New Delhi, Feb 21: Foreign direct investment (FDI) in the country grew by a meagre 0.27 per cent to USD 35.94 billion during the first 9 months of the current fiscal, according to the DIPP data. The FDI inflows were USD 35.84 billion during the April-December period of last fiscal, 2016-17. In rupee terms, however, the FDI recorded a negative growth — inflows dipped by 4 per cent to Rs 231,457 crore, as per the data the Department of Industrial Policy and Promotion.
The major sectors which attracted overseas inflows during the period include services (USD 4.62 billion), telecommunications (USD 6.13 billion), computer software and hardware (USD 5.15 billion) and construction activities (USD 2.5 billion). Bulk of the FDI came in from Singapore, Mauritius, the Netherlands and Japan.

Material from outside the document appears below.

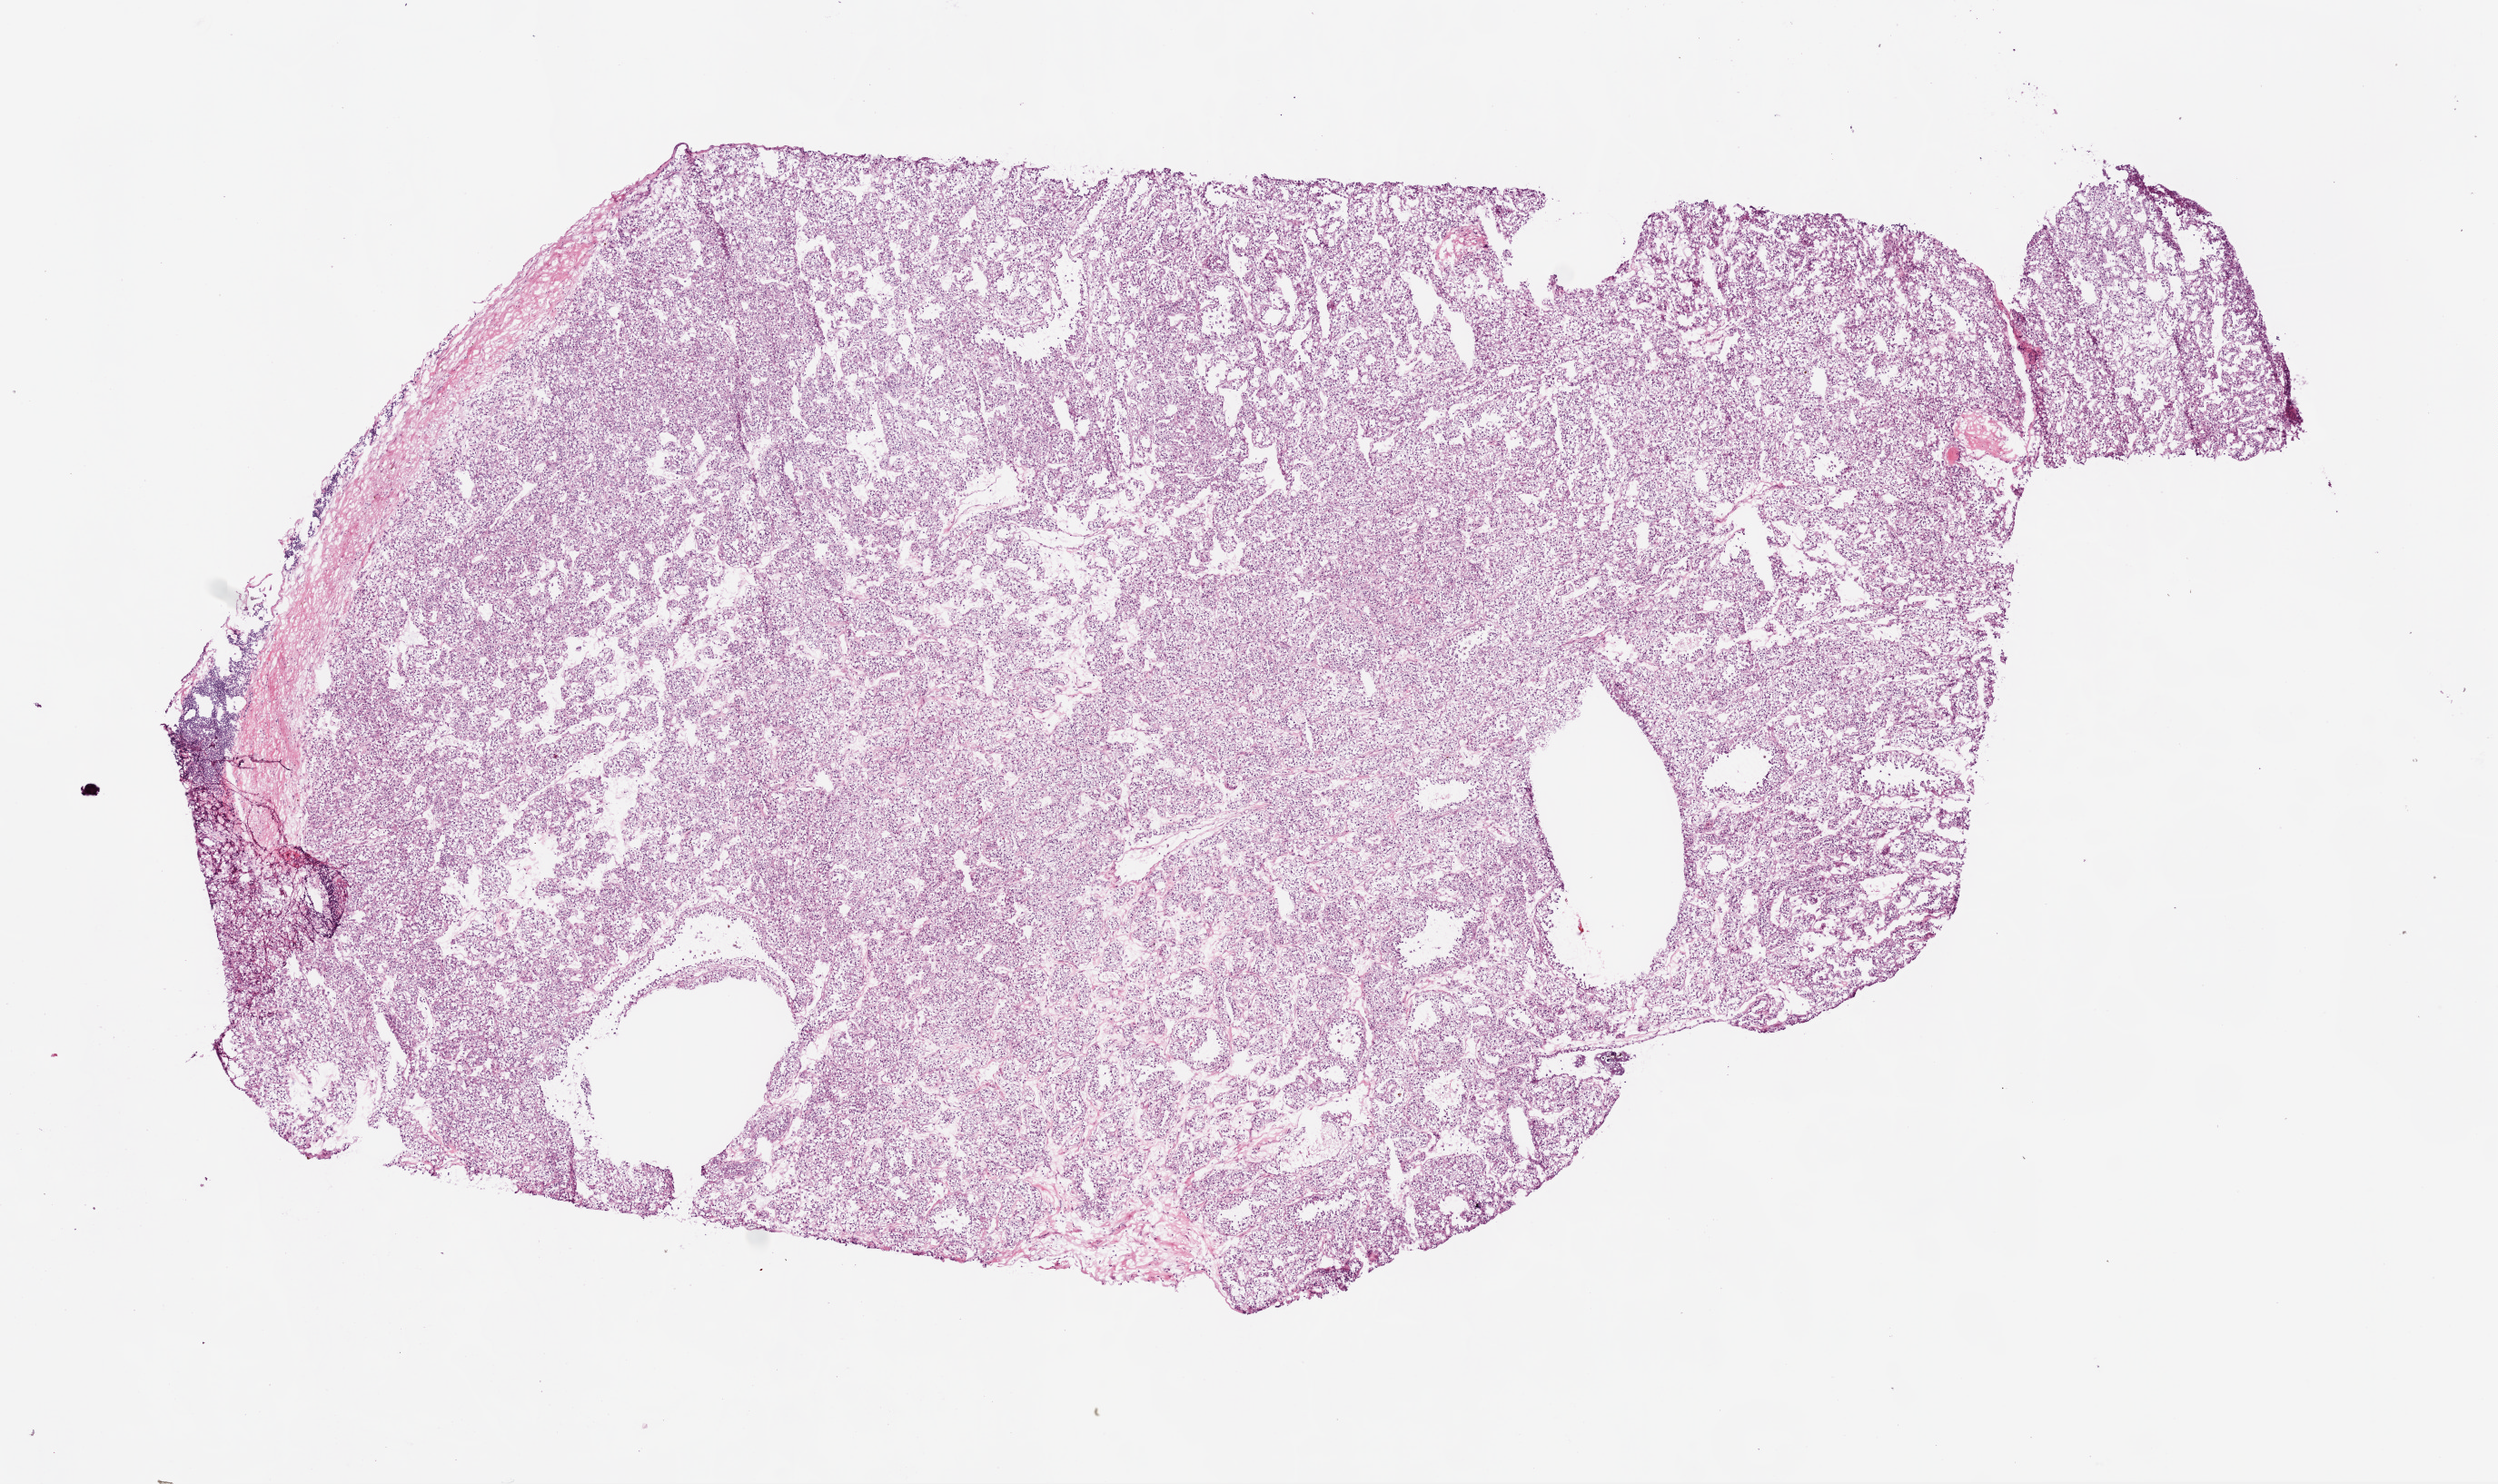
Digitized H&E-stained tissue section (whole slide) — shown as a low-resolution overview of the whole scanned area (about 11.0 x 6.6 mm, from a 20x scan); frozen section from the bottom of the tissue portion; kidney, primary tumour sample. Female patient; age at initial diagnosis 61 years.
Pathologic diagnosis: Clear cell adenocarcinoma, NOS.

In the nine months period of the current financial year, India received a maximum of USD 13.34 investments from Mauritius. It was followed by Singapore (9.21 billion) and Netherlands (USD 2.38 billion). Foreign investments are considered crucial for India, which needs around USD 1 trillion for overhauling its infrastructure sector such as ports, airports and highways to boost growth.
A strong inflow of foreign investments will help improve the country’s balance of payments situation and strengthen the rupee value against other global currencies, especially the US dollar. The DIPP is under the commerce and industry ministry which deals with FDI related issues.